Listed records Block Start

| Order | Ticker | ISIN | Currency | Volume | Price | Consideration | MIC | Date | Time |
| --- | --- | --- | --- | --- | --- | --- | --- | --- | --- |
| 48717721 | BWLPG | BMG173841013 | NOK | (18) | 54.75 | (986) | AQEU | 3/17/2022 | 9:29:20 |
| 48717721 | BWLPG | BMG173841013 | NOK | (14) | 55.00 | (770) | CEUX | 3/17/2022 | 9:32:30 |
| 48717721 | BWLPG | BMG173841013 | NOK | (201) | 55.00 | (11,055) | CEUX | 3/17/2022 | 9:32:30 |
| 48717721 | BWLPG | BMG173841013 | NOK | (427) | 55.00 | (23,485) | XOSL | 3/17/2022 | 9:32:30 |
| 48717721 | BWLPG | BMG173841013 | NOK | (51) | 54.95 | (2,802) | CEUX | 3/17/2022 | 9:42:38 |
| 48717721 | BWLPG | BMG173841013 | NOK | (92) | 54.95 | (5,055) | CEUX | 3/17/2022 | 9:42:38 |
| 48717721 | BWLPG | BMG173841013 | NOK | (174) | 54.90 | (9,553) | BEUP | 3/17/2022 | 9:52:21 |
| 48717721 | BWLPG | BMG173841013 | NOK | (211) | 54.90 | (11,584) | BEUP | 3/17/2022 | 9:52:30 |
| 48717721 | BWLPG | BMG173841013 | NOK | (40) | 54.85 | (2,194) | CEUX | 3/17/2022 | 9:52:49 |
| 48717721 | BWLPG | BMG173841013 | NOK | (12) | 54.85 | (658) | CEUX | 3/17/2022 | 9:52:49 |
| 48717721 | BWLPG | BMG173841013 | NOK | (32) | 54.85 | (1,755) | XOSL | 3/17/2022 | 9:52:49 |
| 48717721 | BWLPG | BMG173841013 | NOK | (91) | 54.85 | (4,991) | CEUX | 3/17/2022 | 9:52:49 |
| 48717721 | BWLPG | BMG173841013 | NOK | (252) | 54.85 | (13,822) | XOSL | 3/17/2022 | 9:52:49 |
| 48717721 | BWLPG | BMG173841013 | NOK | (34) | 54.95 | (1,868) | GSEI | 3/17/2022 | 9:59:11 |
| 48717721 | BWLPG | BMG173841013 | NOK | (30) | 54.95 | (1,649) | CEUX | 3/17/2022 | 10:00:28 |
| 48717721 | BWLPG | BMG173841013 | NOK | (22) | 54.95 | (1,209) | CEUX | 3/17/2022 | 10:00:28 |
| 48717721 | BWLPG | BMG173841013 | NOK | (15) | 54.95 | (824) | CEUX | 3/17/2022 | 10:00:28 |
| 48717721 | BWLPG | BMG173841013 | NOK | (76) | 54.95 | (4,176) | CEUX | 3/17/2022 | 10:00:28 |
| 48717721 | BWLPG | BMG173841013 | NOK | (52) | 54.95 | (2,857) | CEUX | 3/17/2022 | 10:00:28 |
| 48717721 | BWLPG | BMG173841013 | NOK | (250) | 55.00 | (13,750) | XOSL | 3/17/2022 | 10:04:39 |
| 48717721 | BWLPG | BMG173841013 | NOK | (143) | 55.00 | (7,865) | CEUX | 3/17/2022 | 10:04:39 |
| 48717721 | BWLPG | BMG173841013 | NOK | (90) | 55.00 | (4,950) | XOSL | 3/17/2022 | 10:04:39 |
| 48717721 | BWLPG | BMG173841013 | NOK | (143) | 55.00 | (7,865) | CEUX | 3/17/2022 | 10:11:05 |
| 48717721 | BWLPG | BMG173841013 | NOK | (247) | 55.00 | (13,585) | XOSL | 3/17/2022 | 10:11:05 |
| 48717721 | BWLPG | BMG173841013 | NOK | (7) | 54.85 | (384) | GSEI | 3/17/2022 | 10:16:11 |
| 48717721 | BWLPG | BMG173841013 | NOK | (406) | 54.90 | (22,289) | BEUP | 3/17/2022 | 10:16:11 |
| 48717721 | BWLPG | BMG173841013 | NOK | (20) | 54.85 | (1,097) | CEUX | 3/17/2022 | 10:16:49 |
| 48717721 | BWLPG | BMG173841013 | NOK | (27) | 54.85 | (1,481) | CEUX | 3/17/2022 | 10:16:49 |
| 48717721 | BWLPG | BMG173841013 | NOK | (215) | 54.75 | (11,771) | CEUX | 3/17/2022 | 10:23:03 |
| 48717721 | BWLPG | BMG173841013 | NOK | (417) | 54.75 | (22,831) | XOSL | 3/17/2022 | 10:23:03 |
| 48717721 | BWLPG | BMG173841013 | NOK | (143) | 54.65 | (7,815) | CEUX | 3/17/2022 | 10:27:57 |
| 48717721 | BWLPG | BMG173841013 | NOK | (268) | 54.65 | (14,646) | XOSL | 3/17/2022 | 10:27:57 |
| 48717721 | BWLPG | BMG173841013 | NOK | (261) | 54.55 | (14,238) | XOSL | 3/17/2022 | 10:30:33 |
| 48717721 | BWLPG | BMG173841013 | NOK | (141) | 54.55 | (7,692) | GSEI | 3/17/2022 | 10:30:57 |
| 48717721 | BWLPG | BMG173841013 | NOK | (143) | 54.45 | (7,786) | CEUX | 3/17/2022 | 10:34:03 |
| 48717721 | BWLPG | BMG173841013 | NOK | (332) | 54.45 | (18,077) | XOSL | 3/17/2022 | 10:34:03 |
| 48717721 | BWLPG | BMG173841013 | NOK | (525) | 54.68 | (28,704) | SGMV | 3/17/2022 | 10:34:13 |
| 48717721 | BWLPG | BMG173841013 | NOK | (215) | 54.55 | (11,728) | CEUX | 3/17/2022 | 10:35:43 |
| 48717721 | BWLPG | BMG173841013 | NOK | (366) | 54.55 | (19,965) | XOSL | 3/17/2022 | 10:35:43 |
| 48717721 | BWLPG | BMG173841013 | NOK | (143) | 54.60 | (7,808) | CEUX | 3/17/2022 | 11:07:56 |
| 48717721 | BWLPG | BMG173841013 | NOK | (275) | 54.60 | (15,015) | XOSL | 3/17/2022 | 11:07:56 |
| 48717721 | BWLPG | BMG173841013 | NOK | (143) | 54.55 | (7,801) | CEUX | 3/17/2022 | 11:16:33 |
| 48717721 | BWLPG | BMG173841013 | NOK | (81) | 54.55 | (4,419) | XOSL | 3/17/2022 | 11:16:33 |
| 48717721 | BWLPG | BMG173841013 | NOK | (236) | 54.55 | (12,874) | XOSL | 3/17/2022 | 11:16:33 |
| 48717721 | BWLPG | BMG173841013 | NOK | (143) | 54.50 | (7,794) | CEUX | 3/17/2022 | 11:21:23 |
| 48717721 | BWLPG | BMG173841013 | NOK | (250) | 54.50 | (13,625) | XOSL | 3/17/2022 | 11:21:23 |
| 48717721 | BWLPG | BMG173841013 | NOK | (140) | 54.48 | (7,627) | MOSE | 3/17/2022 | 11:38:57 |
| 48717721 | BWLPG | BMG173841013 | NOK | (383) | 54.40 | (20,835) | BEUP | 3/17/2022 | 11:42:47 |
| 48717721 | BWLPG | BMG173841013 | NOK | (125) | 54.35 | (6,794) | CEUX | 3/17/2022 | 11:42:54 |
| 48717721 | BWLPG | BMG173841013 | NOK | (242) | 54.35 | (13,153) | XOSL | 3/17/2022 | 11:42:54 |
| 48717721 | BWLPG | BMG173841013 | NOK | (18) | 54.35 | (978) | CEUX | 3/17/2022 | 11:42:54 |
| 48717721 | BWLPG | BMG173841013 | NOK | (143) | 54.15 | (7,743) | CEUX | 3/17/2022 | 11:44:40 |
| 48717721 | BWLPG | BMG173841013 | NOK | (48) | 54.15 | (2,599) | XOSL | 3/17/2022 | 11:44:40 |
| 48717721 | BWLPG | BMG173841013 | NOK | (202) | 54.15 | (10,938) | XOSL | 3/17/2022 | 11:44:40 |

Listed records Block End

__What you will do__
What you give back should be exactly the lines of the data above from the line with "XOSL | 3/17/2022 | 10:23:03 |" through the line with "3/17/2022 | 10:30:57 |", both of those included, and nothing more.

__Exercise result__
| 48717721 | BWLPG | BMG173841013 | NOK | (417) | 54.75 | (22,831) | XOSL | 3/17/2022 | 10:23:03 |
| 48717721 | BWLPG | BMG173841013 | NOK | (143) | 54.65 | (7,815) | CEUX | 3/17/2022 | 10:27:57 |
| 48717721 | BWLPG | BMG173841013 | NOK | (268) | 54.65 | (14,646) | XOSL | 3/17/2022 | 10:27:57 |
| 48717721 | BWLPG | BMG173841013 | NOK | (261) | 54.55 | (14,238) | XOSL | 3/17/2022 | 10:30:33 |
| 48717721 | BWLPG | BMG173841013 | NOK | (141) | 54.55 | (7,692) | GSEI | 3/17/2022 | 10:30:57 |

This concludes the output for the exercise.